Recently I had the blessing of connecting with Melody Quintana & Sneha Pai, creators of a fabulous Kickstarter project called The Maker Alphabet. (“A is for Arduino,” if that gives you any clue!) These two artist-makers snagged Kickstarter’s headline as “Project of the Day,” and soon after FastCo Design picked up their story. When I saw their emphasis on Making, and their desire to help nurture the next generation of Makers, I knew I had to chat with them. Despite their newfound celebrity . . . they graciously agreed to share their story and their wisdom here on my blog.
There are just a few days left to be part of The Maker Alphabet! Check it out here.
Can you each introduce yourselves?
Sure! Growing up in New Jersey, I could often be found writing stories, drawing blueprints of imaginary buildings, and daydreaming about the future. When I went to college, I was curious about so many things that I found it difficult to choose one! So I culled inspiration from a bunch of different disciplines and cobbled together a major in Comparative Literature and Society. After graduating, I became a writer and content strategist at Facebook for 5 years. It was a transformative experience — living on the West Coast, working in tech, learning and growing from some of the best and brightest — but eventually, I knew it was time to stretch myself in a new way.
That’s when I decided to go to grad school for interaction design. I’d always been a systems thinker and found so many parallels between the creative processes of writing and design, so it felt natural and exciting to have the chance to explore and expand myself in the realm of design. Now as I round out my first year in the IxD program at SVA, I’m so glad I did! The experience has been challenging and rewarding, a true labor of love.
I was born and raised in India and my family moved to California when I was 8. I was a voracious reader as a child, and my favorite books were about how things work. I loved arts and crafts as well, and I developed a deeper interest in high school, when I learned the art of drawing and painting from observation. I took numerous art classes throughout my high school years, and attended the Maryland Institute College of Art (MICA) to study animation.
After graduating, I became a medical animator at MedStar Health’s Simulation Training Education Lab (SiTEL), where I created medical video games that help doctors and residents train in various procedures and protocols. After six years as an animator, I wanted to learn how to design better tools for healthcare and medicine, and so I moved to New York City to pursue my masters in interaction design at The School of Visual Arts (SVA).
How did you meet and begin creatively working together?
We met last fall in our first semester at SVA, and we realized early on that we share a lot of the same ways of thinking about about design. We both love telling stories, and our different backgrounds in writing and illustration complement one another creatively. Initially we joked about how fun it would be to make a children’s book together. It’s crazy to think that only a few months later we’re actually doing it!
Tell us how you first came up with the idea for The Maker Alphabet.
In our first semester at SVA, we had a class called Fundamentals of Physical Computing that introduced us to the world of electronics. It’s a fun hobby, but definitely takes time to learn and get comfortable with if you don’t have a technical background. At the time, we wished there was a resource that explained the basics in simpler terms. We thought “A is for Arduino” sounded really cute for a potential children’s book.
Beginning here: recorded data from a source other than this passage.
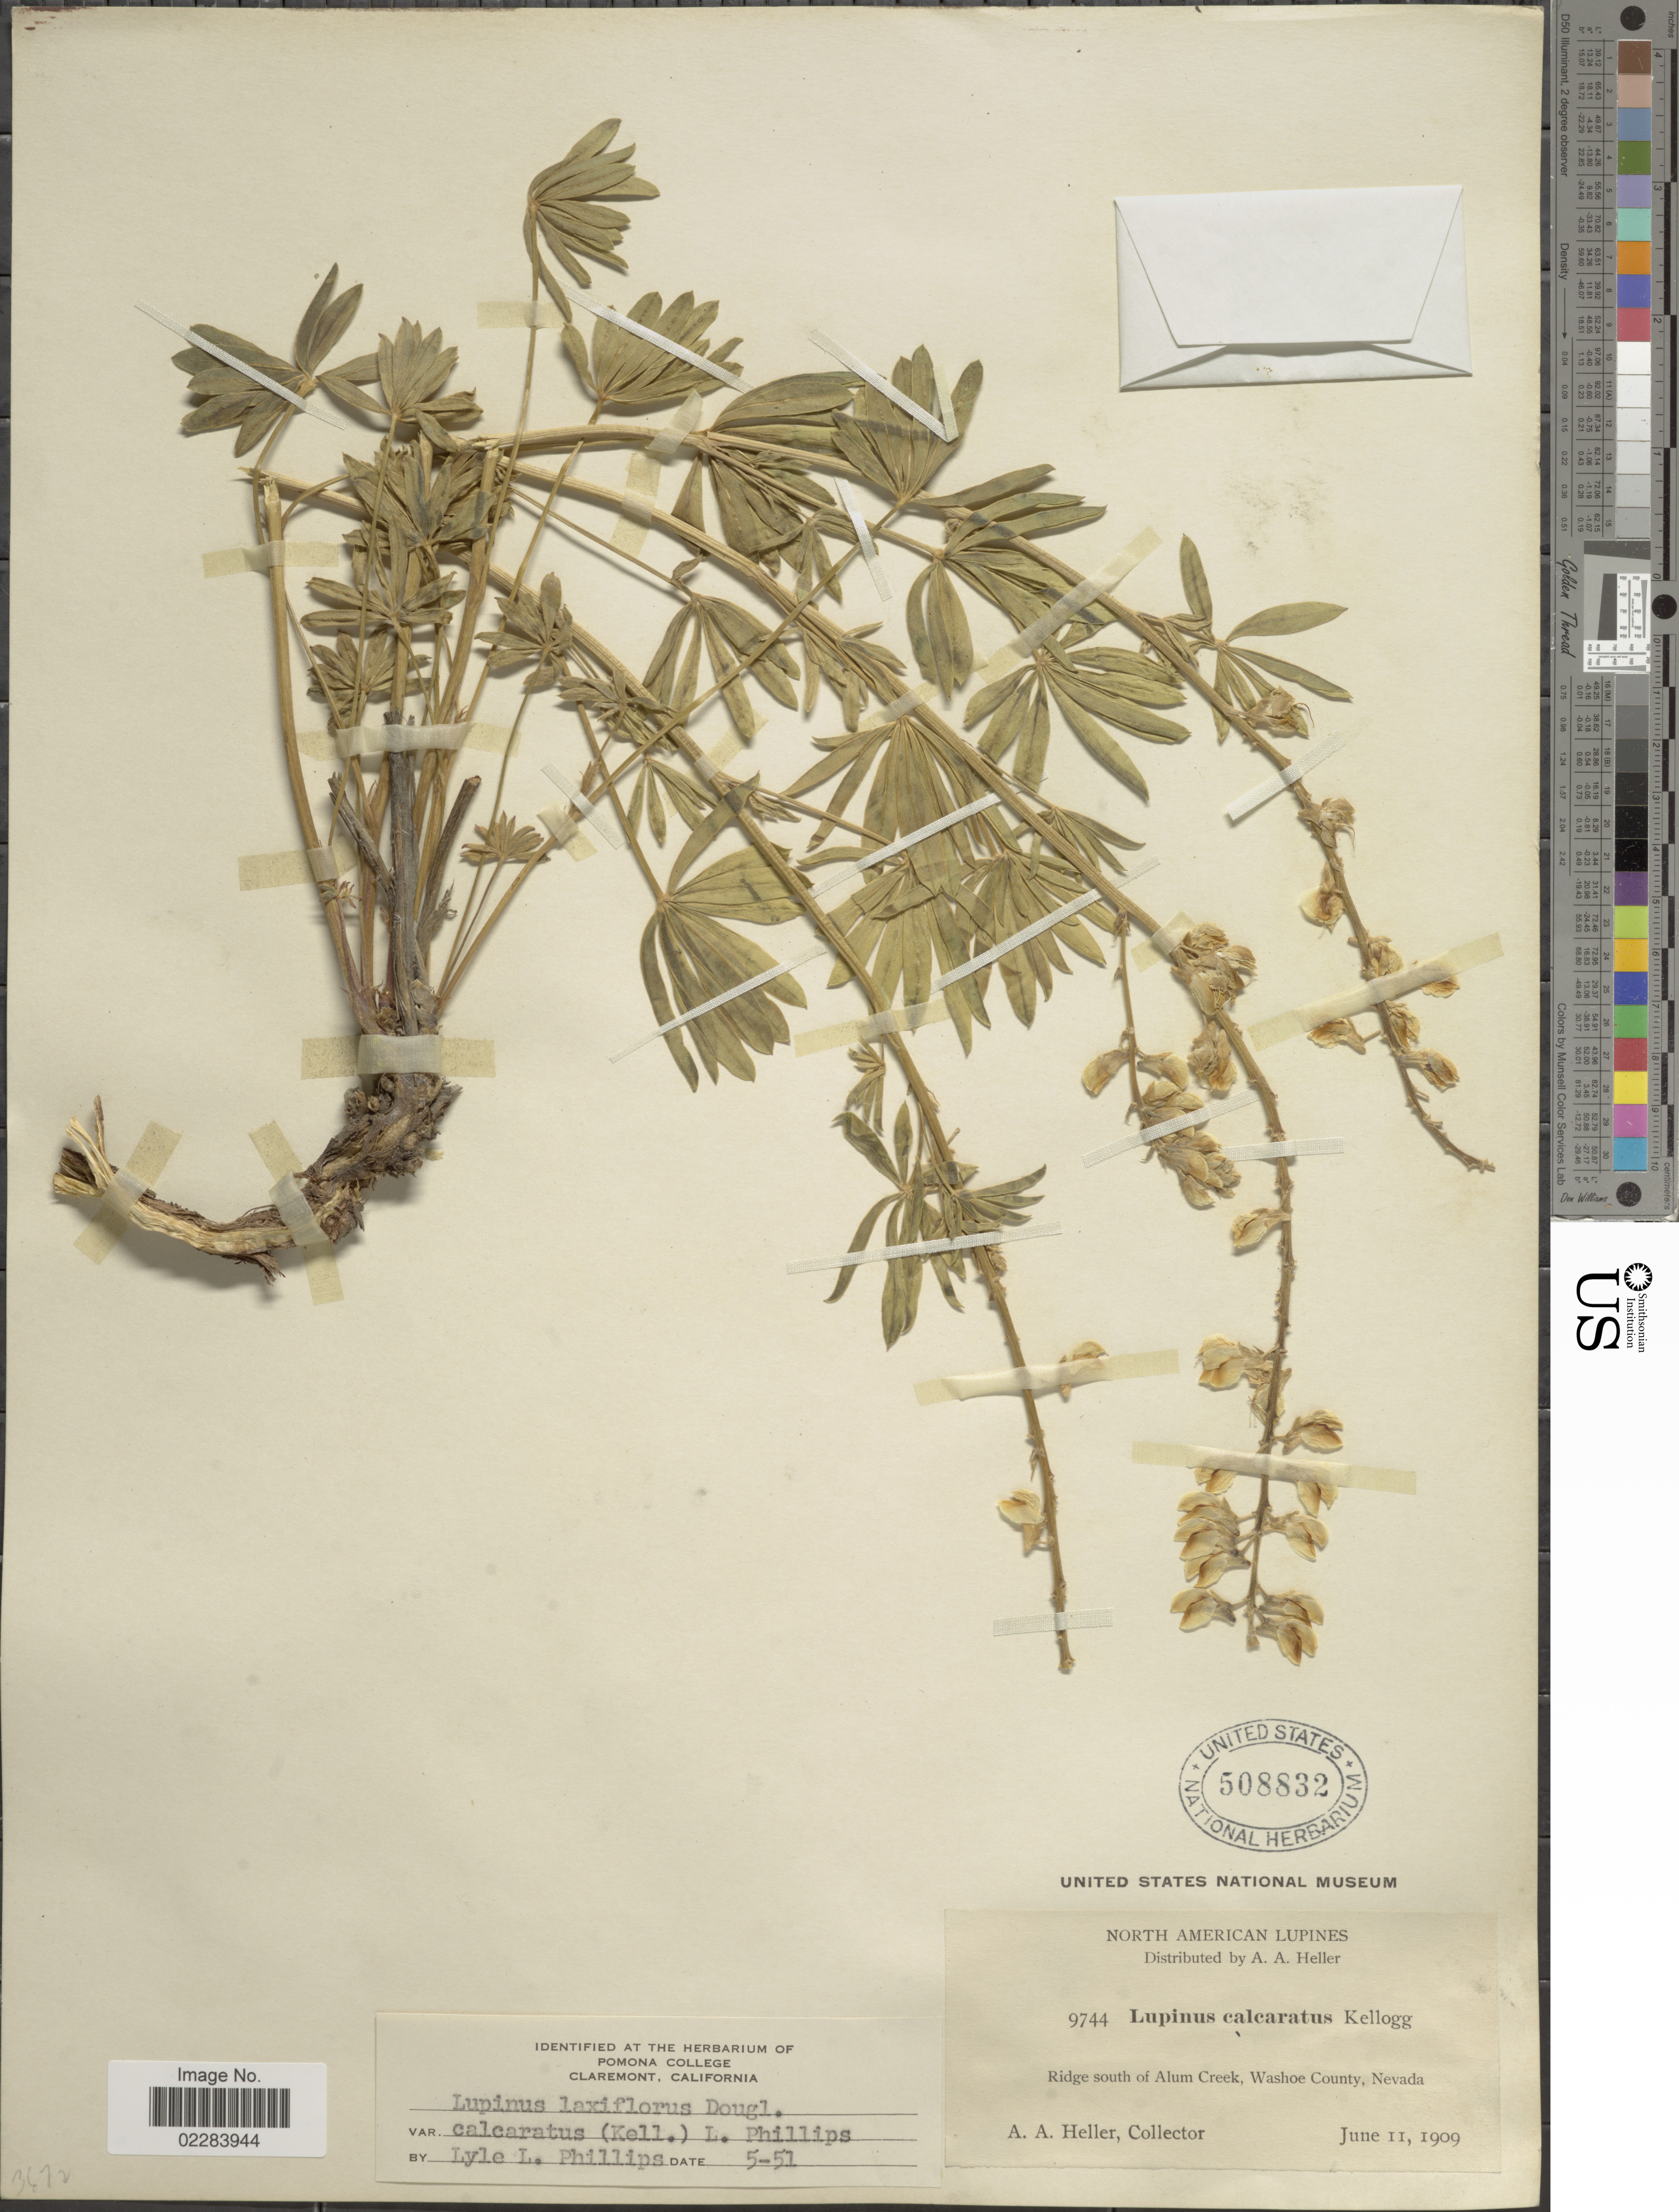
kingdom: Plantae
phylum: Tracheophyta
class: Magnoliopsida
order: Fabales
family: Fabaceae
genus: Lupinus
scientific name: Lupinus arbustus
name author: Lindl.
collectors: A. A. Heller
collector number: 9744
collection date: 1909-06-11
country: United States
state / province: Nevada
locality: Ridge south of Alum Creek, Washoe County.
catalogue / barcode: US 508832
Later on, our idea evolved from a niche storybook about electronics to one that’s more broadly about being a maker. It’s something we both feel passionate about, so we had a ball brainstorming ideas for the content.
In your spare time, what else do you make, besides books?
We spend an unhealthy amount of time tinkering in our maker space at SVA! We’ve worked on all sorts of creative projects that straddle the physical and digital realms. Some examples include prototyping a wearable device for the year 2046, reimagining the tourist experience for Citibike (NYC’s bike share program), and creating data visualizations for companies like American Express and MTA. When we’re not in the studio, we both enjoy cooking and geeking out on the latest news in tech.
Tell us about how/why you decided to use Kickstarter for your campaign.
The impetus to put the book out on Kickstarter came from a class we’re currently taking called Entrepreneurial Design. For a semester-long project, we were tasked with launching and marketing an idea before the semester ended. Kickstarter was a great channel for us learn about what goes into pitching an idea and getting funding in a short amount of time.
What advice would you have for other writers and artists who want to create and distribute their own work?
One of the most important things we’ve learned in the process of becoming entrepreneurs is to manage the temptation to be overly precious with our work. As artists, we tend to want to hold back sharing our ideas and work until we think we’ve perfected them. But when you have an idea, it’s really valuable to put it out there and get feedback on it while you’re still in the process of iterating. Being able to gauge how people respond to the essential idea before you get too far down a rabbit hole makes all the difference.